There was no response from within. The Captain, an earnest man who far preferred action to deep thought, wrapped one hand around the doorknob and rattled it as mightily as he could, but the door was solid Burma teak and refused to budge, not even when he threw his shoulder against it with a grunt.
It took two more feeble and altogether fruitless attempts that almost managed to dislocate his clavicle before he realized that he was not going to be able to break the door down by himself. Scowling, he turned to Ghanshyam and snapped out a terse string of orders, dispatching him to the bungalow’s gatehouse to fetch a burly sergeant and two sepoys with the greatest possible haste. Upon the arrival of these reinforcements, under Captain Fletcher’s supervision, the soldiers fashioned a crude ram from a sturdy kitchen-bench, and set about at battering down the intractable door. Once, twice, thrice, they swung the heavy bench back and forth until at last the thick teak splintered with a resounding crack.

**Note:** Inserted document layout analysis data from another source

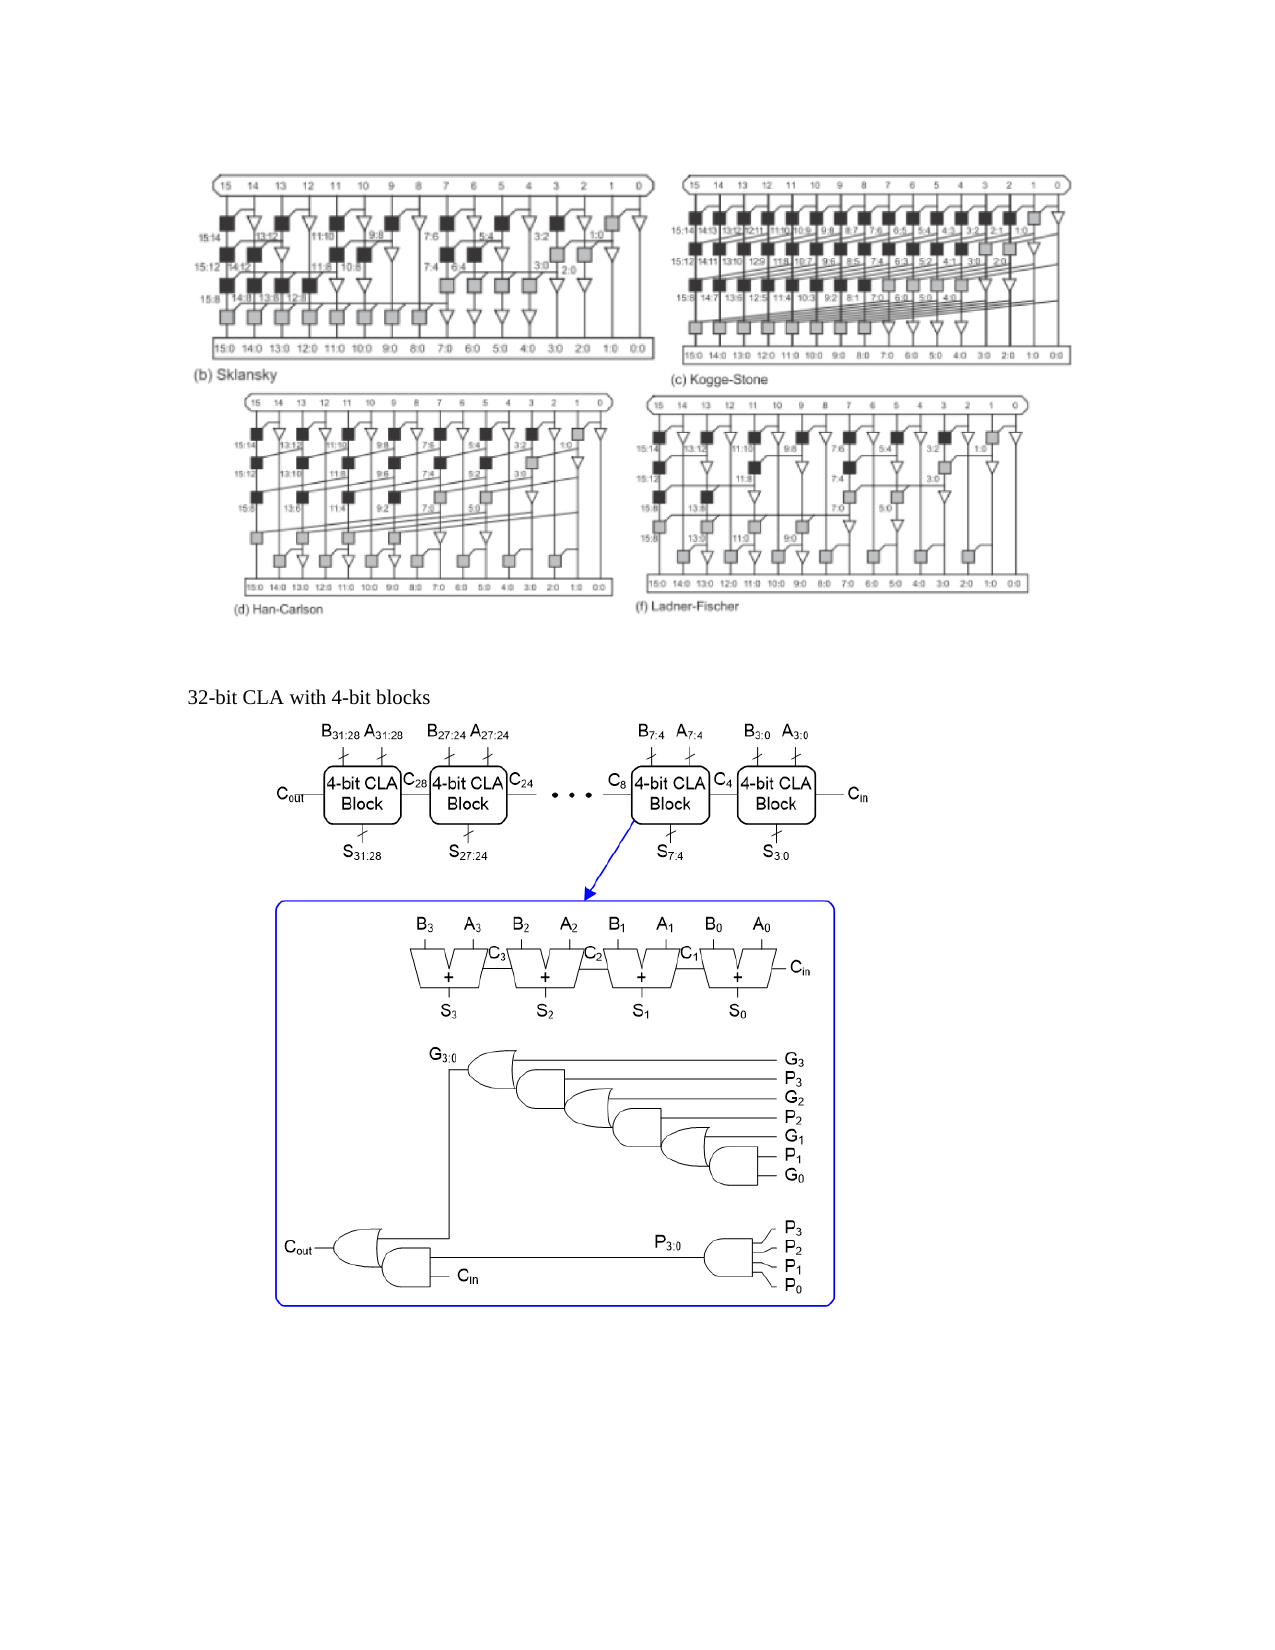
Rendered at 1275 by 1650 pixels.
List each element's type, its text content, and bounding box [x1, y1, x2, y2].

picture [187, 150, 1088, 626]
picture [187, 712, 888, 1335]
text 32-bit CLA with 4-bit blocks [187, 685, 1087, 709]
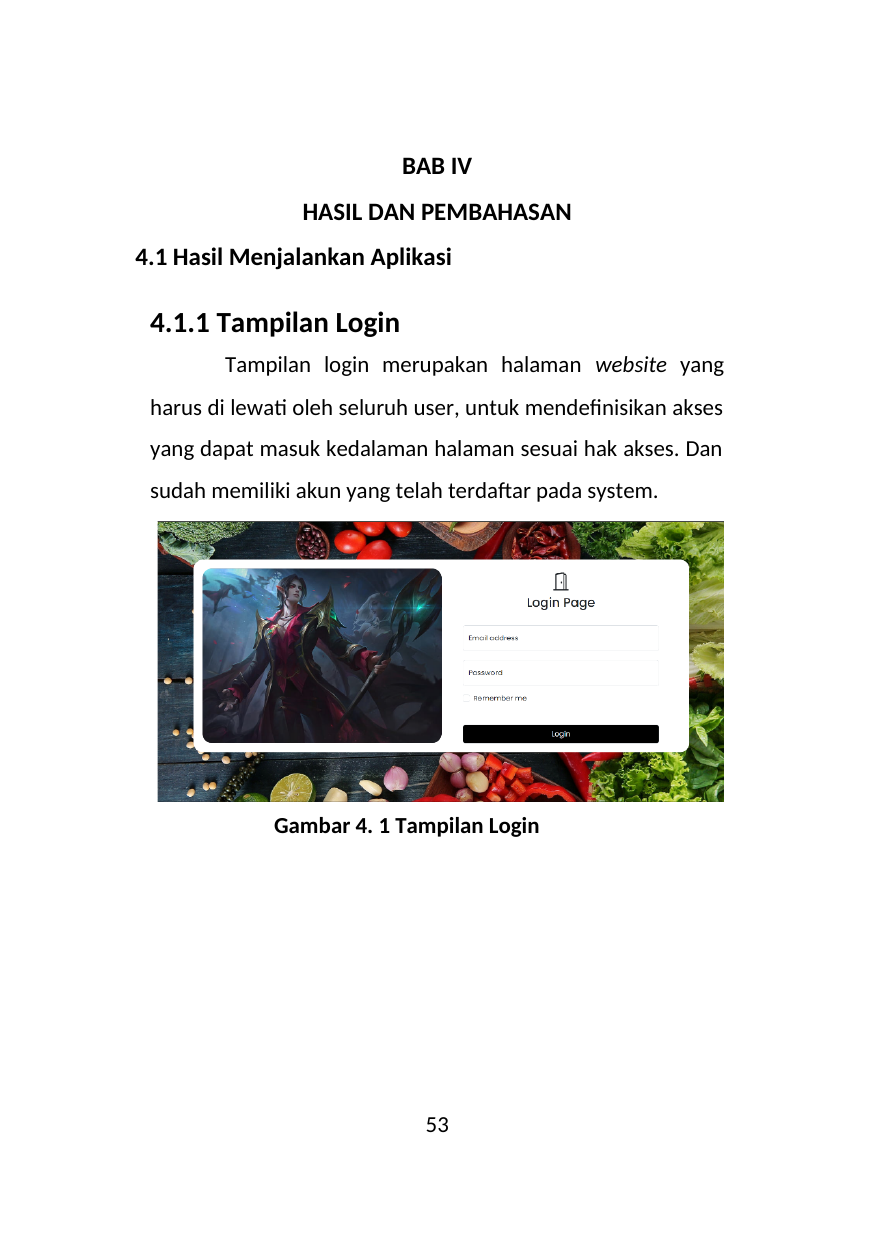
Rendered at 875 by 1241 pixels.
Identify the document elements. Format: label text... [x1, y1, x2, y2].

subtitle 4.1.1 Tampilan Login [150, 304, 724, 339]
picture [157, 521, 724, 802]
list Hasil Menjalankan Aplikasi [135, 241, 724, 272]
list BAB IV [150, 150, 724, 181]
list HASIL DAN PEMBAHASAN [150, 196, 724, 226]
list Tampilan login merupakan halaman website yang harus di lewati oleh seluruh user, untuk mendefinisikan akses yang dapat masuk kedalaman halaman sesuai hak akses. Dan sudah memiliki akun yang telah terdaftar pada system. [150, 351, 724, 504]
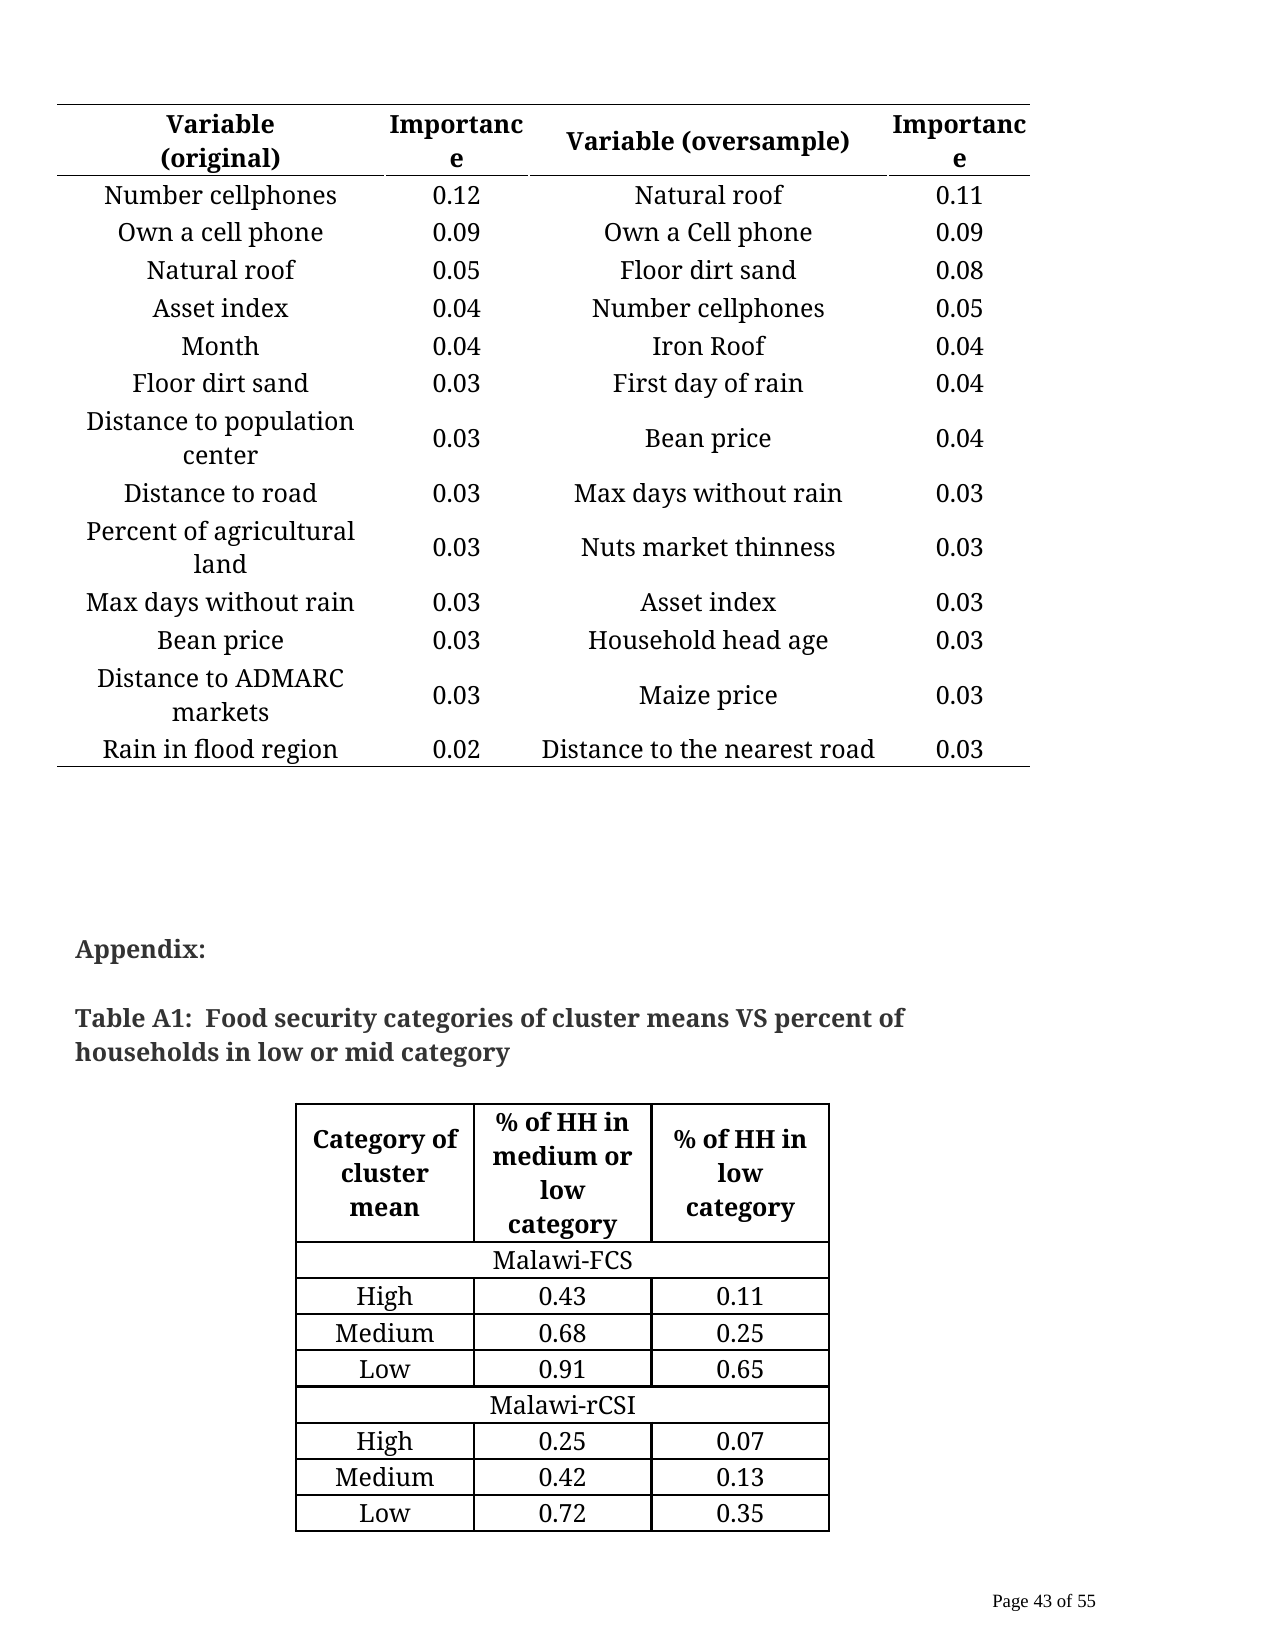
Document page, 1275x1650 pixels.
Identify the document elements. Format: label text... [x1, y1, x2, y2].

Hastily, Captain Fletcher barged in through the resultant gap as if it were a breach in Seringapatam’s walls, followed closely by Munshi Ram’s slight figure.
A moment later, a shrill scream rang out, alarming the crows dozing in the skeletal trees and sending them fluttering up into the sky, a murder of ominous black that seemed to block out the sun itself. The District Magistrate, The Somewhat Honorable Mr. Lowry, as he was known in local circles, was out walking his basset hound, Bluebell, on the town maidan when he heard this terrifying shriek. Without a moment’s delay, he slipped the dog from its leash. Bluebell raced away, dashing uphill towards the Resident’s bungalow in great, leaping bounds. Somewhat more sedately, the Magistrate hobbled after her, holding desperately to his feathered Tyrolean hat, huffing and puffing as he struggled to keep up, for he was a plump man rather too fond of sugared drinks and chocolate éclairs from Flury’s.
As they crested the narrow rise atop the hill and turned to enter the wrought-iron gate that guarded the Residency, Bluebell gave a yelp of surprise, colliding headlong with Munshi Ram, who was staggering down the driveway drunkenly, his turban unwinding behind him like a bride’s train.
When the old clerk saw the Magistrate he collapsed to his knees and began to weep. Mr. Lowry came stumbling to a halt. Frowning, he glared down at the old man, his fleshy face purpling in disbelief at this utter breach of good manners.
“What is it, Moonshee?” He pulled the old man to his feet roughly, his voice stiff with disapproval. “What has happened?” “He is dead, Lowry-ji,” Munshi Ram declared breathlessly, gazing up at the Magistrate with tear-stained eyes. “The Resident Sahib…he has been murdered.”